Action item
Word for word, reproduce each of the entries.

Collected data

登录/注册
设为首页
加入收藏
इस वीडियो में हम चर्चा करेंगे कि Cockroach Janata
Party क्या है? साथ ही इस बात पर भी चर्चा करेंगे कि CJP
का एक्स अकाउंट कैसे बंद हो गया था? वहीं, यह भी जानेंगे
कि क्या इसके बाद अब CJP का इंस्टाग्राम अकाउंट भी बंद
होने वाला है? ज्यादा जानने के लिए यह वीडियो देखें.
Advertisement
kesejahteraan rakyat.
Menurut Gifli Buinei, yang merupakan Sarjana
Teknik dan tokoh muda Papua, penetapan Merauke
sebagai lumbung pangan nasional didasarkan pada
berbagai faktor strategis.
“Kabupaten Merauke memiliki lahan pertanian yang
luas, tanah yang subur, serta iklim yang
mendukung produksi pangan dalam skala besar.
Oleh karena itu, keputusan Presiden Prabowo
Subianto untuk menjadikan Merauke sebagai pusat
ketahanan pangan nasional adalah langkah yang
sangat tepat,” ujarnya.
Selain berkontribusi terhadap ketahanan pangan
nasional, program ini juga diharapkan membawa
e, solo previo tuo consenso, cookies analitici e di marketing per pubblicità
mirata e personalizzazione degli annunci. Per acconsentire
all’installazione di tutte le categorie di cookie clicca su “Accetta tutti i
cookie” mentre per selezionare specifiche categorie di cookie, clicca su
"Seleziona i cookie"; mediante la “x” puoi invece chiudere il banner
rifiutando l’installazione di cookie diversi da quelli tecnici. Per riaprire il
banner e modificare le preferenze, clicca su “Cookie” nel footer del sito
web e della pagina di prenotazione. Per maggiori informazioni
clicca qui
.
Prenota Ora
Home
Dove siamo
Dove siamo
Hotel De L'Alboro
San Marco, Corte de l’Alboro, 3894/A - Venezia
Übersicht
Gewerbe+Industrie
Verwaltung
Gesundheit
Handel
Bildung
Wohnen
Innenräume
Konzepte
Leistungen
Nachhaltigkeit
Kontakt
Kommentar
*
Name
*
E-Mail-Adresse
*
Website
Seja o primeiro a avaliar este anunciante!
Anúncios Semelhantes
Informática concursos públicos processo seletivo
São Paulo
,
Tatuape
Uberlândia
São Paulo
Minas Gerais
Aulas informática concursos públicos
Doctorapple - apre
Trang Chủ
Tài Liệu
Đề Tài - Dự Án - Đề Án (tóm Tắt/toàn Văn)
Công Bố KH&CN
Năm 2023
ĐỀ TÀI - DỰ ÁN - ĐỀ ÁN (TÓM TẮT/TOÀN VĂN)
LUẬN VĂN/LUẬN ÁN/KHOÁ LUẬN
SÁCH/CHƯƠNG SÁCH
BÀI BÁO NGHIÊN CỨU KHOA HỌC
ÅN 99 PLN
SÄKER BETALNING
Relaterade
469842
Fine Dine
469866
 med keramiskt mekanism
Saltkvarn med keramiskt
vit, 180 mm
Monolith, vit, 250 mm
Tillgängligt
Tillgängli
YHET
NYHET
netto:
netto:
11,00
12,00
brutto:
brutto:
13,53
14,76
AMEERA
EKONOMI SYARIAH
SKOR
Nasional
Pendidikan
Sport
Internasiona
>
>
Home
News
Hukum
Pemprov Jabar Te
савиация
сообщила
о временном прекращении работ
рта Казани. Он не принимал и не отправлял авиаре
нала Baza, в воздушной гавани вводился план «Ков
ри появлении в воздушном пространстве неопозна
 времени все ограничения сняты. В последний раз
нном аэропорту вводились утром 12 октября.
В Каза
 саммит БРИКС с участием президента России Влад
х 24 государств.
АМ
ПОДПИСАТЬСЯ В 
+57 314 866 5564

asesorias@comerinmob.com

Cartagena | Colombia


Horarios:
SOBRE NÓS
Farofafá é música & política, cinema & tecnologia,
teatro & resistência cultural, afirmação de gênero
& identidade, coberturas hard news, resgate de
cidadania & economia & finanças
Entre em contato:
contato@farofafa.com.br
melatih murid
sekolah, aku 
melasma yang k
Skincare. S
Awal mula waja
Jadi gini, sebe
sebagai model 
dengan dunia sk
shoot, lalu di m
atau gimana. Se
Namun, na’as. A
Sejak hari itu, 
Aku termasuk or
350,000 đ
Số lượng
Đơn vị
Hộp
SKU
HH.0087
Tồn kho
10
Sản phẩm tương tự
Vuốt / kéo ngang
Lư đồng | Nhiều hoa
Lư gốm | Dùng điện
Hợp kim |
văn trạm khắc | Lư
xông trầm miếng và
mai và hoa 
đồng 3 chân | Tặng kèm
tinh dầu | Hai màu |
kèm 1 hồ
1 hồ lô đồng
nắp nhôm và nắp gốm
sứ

The answer
登录/注册
设为首页
加入收藏
इस वीडियो में हम चर्चा करेंगे कि Cockroach Janata
Party क्या है? साथ ही इस बात पर भी चर्चा करेंगे कि CJP
का एक्स अकाउंट कैसे बंद हो गया था? वहीं, यह भी जानेंगे
कि क्या इसके बाद अब CJP का इंस्टाग्राम अकाउंट भी बंद
होने वाला है? ज्यादा जानने के लिए यह वीडियो देखें.
Advertisement
kesejahteraan rakyat.
Menurut Gifli Buinei, yang merupakan Sarjana
Teknik dan tokoh muda Papua, penetapan Merauke
sebagai lumbung pangan nasional didasarkan pada
berbagai faktor strategis.
“Kabupaten Merauke memiliki lahan pertanian yang
luas, tanah yang subur, serta iklim yang
mendukung produksi pangan dalam skala besar.
Oleh karena itu, keputusan Presiden Prabowo
Subianto untuk menjadikan Merauke sebagai pusat
ketahanan pangan nasional adalah langkah yang
sangat tepat,” ujarnya.
Selain berkontribusi terhadap ketahanan pangan
nasional, program ini juga diharapkan membawa
e, solo previo tuo consenso, cookies analitici e di marketing per pubblicità
mirata e personalizzazione degli annunci. Per acconsentire
all’installazione di tutte le categorie di cookie clicca su “Accetta tutti i
cookie” mentre per selezionare specifiche categorie di cookie, clicca su
"Seleziona i cookie"; mediante la “x” puoi invece chiudere il banner
rifiutando l’installazione di cookie diversi da quelli tecnici. Per riaprire il
banner e modificare le preferenze, clicca su “Cookie” nel footer del sito
web e della pagina di prenotazione. Per maggiori informazioni
clicca qui
.
Prenota Ora
Home
Dove siamo
Dove siamo
Hotel De L'Alboro
San Marco, Corte de l’Alboro, 3894/A - Venezia
Übersicht
Gewerbe+Industrie
Verwaltung
Gesundheit
Handel
Bildung
Wohnen
Innenräume
Konzepte
Leistungen
Nachhaltigkeit
Kontakt
Kommentar
*
Name
*
E-Mail-Adresse
*
Website
Seja o primeiro a avaliar este anunciante!
Anúncios Semelhantes
Informática concursos públicos processo seletivo
São Paulo
,
Tatuape
Uberlândia
São Paulo
Minas Gerais
Aulas informática concursos públicos
Doctorapple - apre
Trang Chủ
Tài Liệu
Đề Tài - Dự Án - Đề Án (tóm Tắt/toàn Văn)
Công Bố KH&CN
Năm 2023
ĐỀ TÀI - DỰ ÁN - ĐỀ ÁN (TÓM TẮT/TOÀN VĂN)
LUẬN VĂN/LUẬN ÁN/KHOÁ LUẬN
SÁCH/CHƯƠNG SÁCH
BÀI BÁO NGHIÊN CỨU KHOA HỌC
ÅN 99 PLN
SÄKER BETALNING
Relaterade
469842
Fine Dine
469866
 med keramiskt mekanism
Saltkvarn med keramiskt
vit, 180 mm
Monolith, vit, 250 mm
Tillgängligt
Tillgängli
YHET
NYHET
netto:
netto:
11,00
12,00
brutto:
brutto:
13,53
14,76
AMEERA
EKONOMI SYARIAH
SKOR
Nasional
Pendidikan
Sport
Internasiona
>
>
Home
News
Hukum
Pemprov Jabar Te
савиация
сообщила
о временном прекращении работ
рта Казани. Он не принимал и не отправлял авиаре
нала Baza, в воздушной гавани вводился план «Ков
ри появлении в воздушном пространстве неопозна
 времени все ограничения сняты. В последний раз
нном аэропорту вводились утром 12 октября.
В Каза
 саммит БРИКС с участием президента России Влад
х 24 государств.
АМ
ПОДПИСАТЬСЯ В 
+57 314 866 5564

asesorias@comerinmob.com

Cartagena | Colombia


Horarios:
SOBRE NÓS
Farofafá é música & política, cinema & tecnologia,
teatro & resistência cultural, afirmação de gênero
& identidade, coberturas hard news, resgate de
cidadania & economia & finanças
Entre em contato:
contato@farofafa.com.br
melatih murid
sekolah, aku 
melasma yang k
Skincare. S
Awal mula waja
Jadi gini, sebe
sebagai model 
dengan dunia sk
shoot, lalu di m
atau gimana. Se
Namun, na’as. A
Sejak hari itu, 
Aku termasuk or
350,000 đ
Số lượng
Đơn vị
Hộp
SKU
HH.0087
Tồn kho
10
Sản phẩm tương tự
Vuốt / kéo ngang
Lư đồng | Nhiều hoa
Lư gốm | Dùng điện
Hợp kim |
văn trạm khắc | Lư
xông trầm miếng và
mai và hoa 
đồng 3 chân | Tặng kèm
tinh dầu | Hai màu |
kèm 1 hồ
1 hồ lô đồng
nắp nhôm và nắp gốm
sứ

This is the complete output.